The configuration of the HTCondor cluster can be pretty tedious and complicated so the AWS POC group offers pre-prepared Amazon Machine Image(s) (AMIs) that contain the Rubin Stack, Pegasus and HTCondor with condor_annex pre-installed and configured. If you wish to see how the configuration is done, or replicate the configuration yourself, see the accompanying documents on setting up Amazon Linux 2 or Centos 7 environments and then follow HTCondor and condor_annex setup guide.

An AMI is effectively an image of the system that you want present on the EC2 instance after booting it up. It prescribes the OS, software, any additional installed packages and data that will exists on that instance.
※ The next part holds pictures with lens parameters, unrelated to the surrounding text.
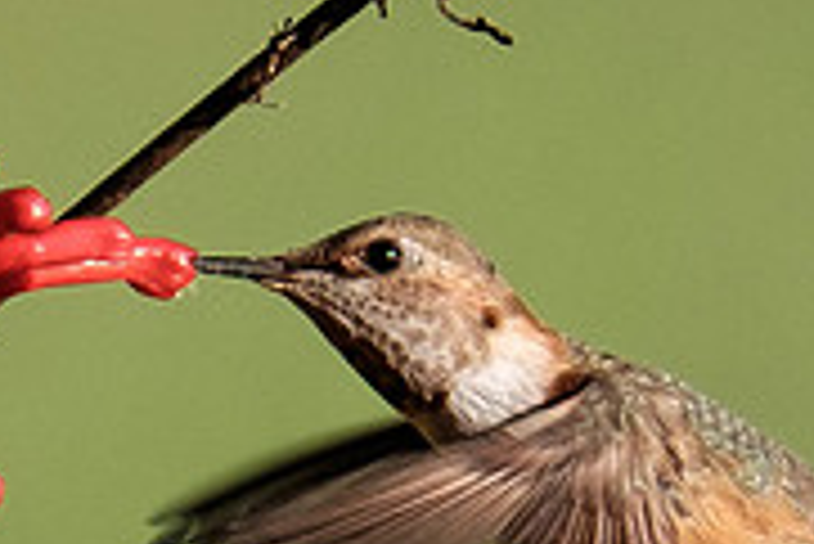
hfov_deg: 0.8
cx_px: -191
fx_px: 59310
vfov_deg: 0.5
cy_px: 816
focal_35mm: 2621
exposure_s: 1/1600
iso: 200
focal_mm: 200
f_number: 4.8
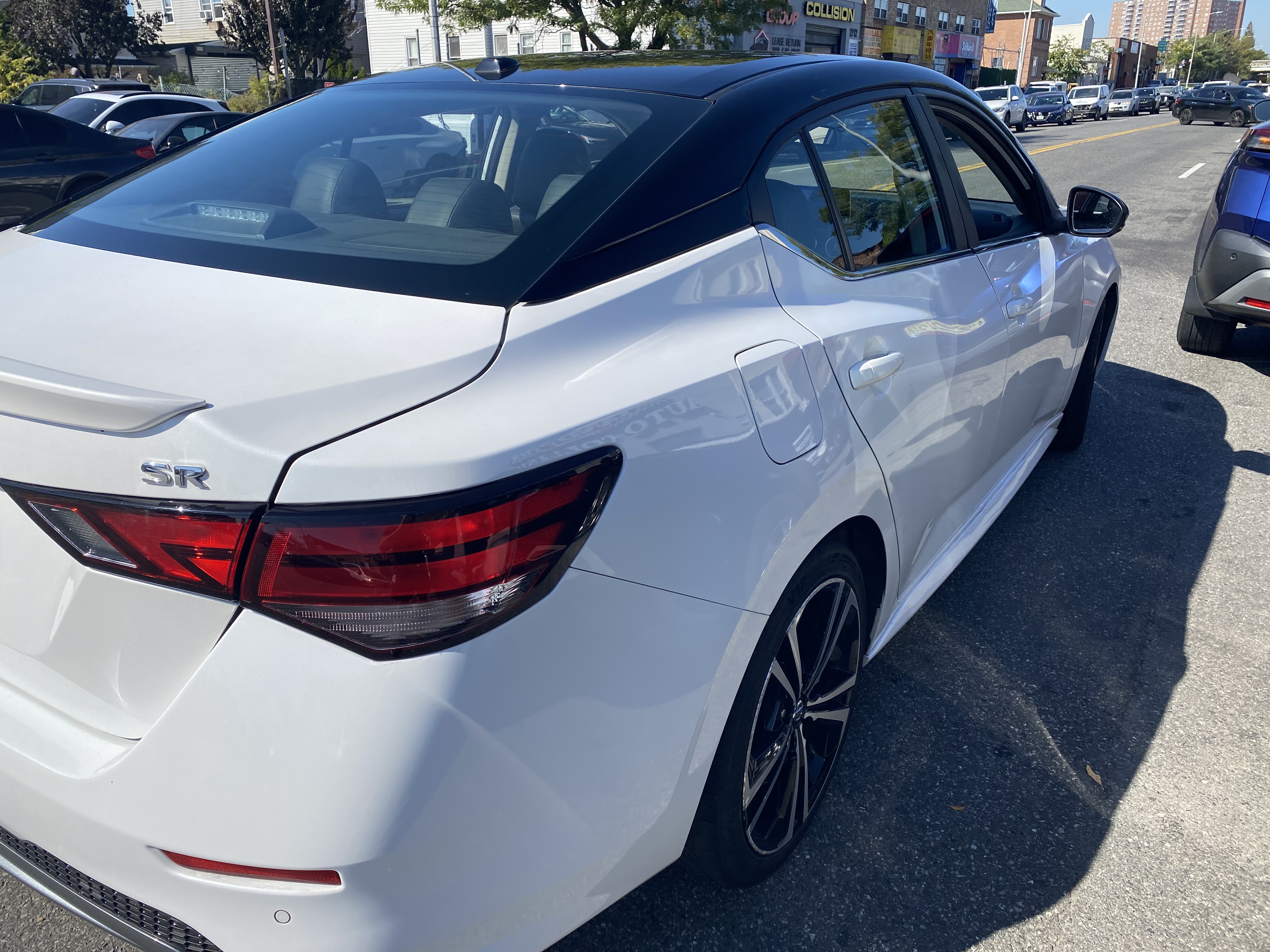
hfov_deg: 67.3
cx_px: 635
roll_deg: +0.2
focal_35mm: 26
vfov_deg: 53.1
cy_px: 476
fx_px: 954
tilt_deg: -20.6
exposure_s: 1/3610
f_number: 1.8
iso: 32
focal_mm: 4.25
The AMIs are based on HVM and should work on all EC2 instance types, however they are still an early product and are shareable on a per-case basis. Contact dinob at uw.edu for access to the AMIs.

Conclusion

At the time of writing the scalability, pricing and usability are still being evaluated. The final conclusions will be reported on in DMTN-137 but the preliminary results and behavior are very promising.
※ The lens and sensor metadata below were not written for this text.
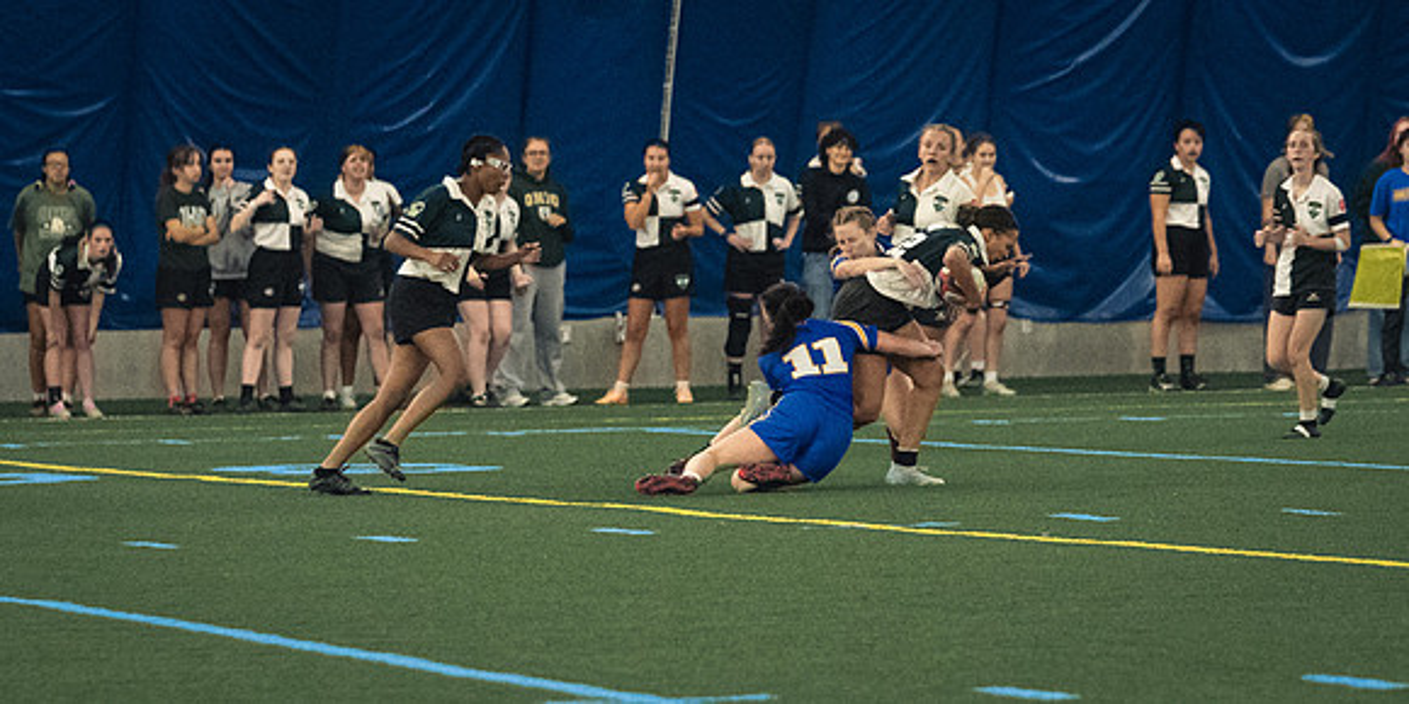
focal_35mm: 304
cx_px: 782
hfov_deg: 7.3
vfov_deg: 3.6
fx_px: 11066
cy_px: 729
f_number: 2.8
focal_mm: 120
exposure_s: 1/500
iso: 8000
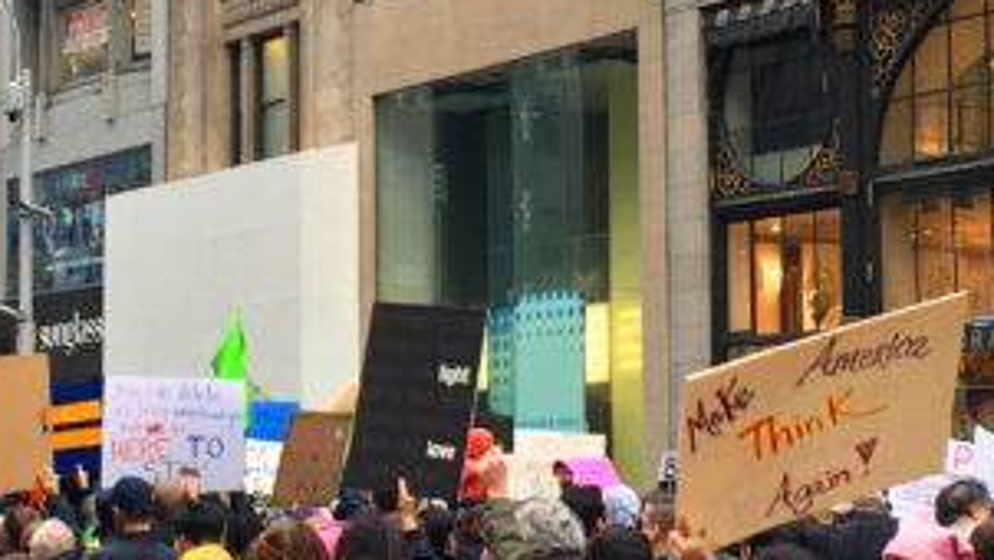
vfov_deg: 11.3
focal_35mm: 107
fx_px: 2821
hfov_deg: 19.8
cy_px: 224
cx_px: 217
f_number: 2.2
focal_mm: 4.15
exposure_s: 1/40
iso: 25
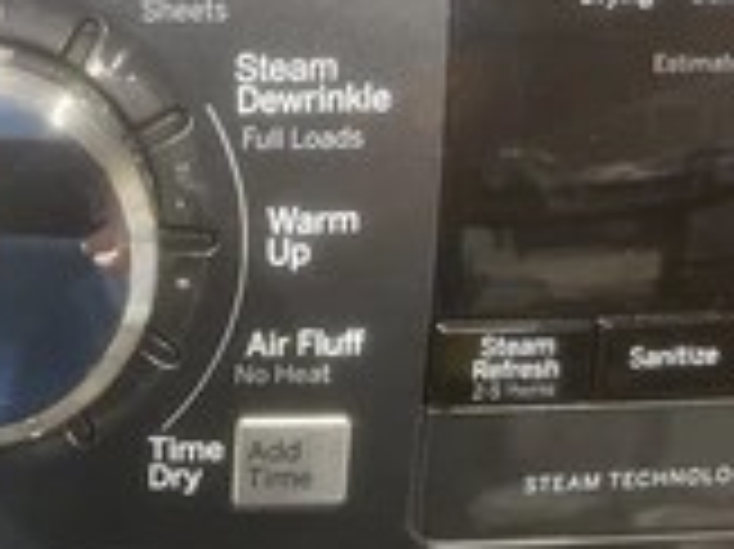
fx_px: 1356
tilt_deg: -28.6
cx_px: -23
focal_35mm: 64
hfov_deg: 28.2
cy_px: 378
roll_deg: +1.8
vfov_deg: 22.8
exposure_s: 1/60
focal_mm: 5.1
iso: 320
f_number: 1.6
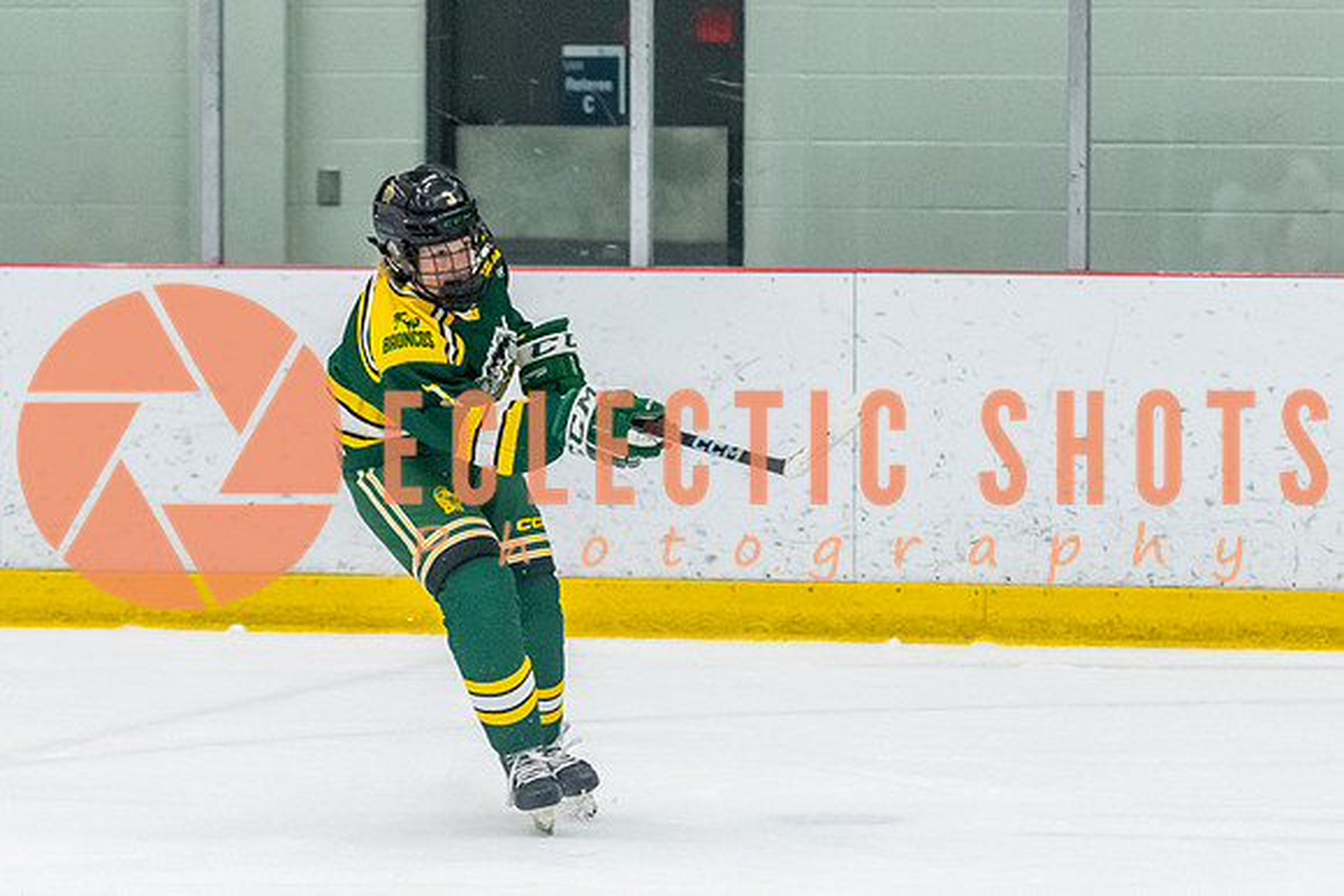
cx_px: 413
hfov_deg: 7.9
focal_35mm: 259
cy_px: 514
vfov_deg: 5.3
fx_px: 9681
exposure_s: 1/800
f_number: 2.8
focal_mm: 116
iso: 4000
A ~35 person demo was held on November 8th at Kavli Petabytes to Science workshop in Cambridge, MA. Details of the demo, as well as more detailed explanations of the workflow accompanied by images, can be found on the tutorial website. Each attendee spun up their own 10 instance cluster and executed a 100 job workflow based on the ci_hsc data. The total cost of the demo was ~35USD.

Additional larger scale testing, so far, were performed with clusters up to a hundred r5.xlarge, m5.xlarge and m5.2xlarge. These instances have 2 to 4 cores per instance with 8 to 32GB of memory on which a tract-sized datasets were processed; a tract is a small sub-selection of a whole nightly Rubin run. Further scaling and pricing tests will be executed up to a whole nightly run at which point more qualitative performance characteristics and pricing can be established.

AWS PoC showed that it is not impossible, nor is it significantly more difficult to run the Rubin DRP in the cloud compared to setting up a local compute resource. The preliminary tests indicate that the cloud definitely has the potential for significant scaling while still remaining affordable. Given the variety of problems mentioned in the introduction, as of yet, there is almost a certainty that such functionality would be desirable and accepted in the community.

Another important AWS PoC result was exercising the DM code. While implementing the support for AWS into the DM code we discovered many assumptions that were made in the DM code. Many of these assumptions were not only limiting the implementation of the AWS support, but also made the Butler less flexible than necessary. Even if cloud aspect is not pursued further, just recounting the contributions made in return made this exercise worth while. As a result of the AWS PoC Groups work, the Butler code base is left at more general and flexible than it started.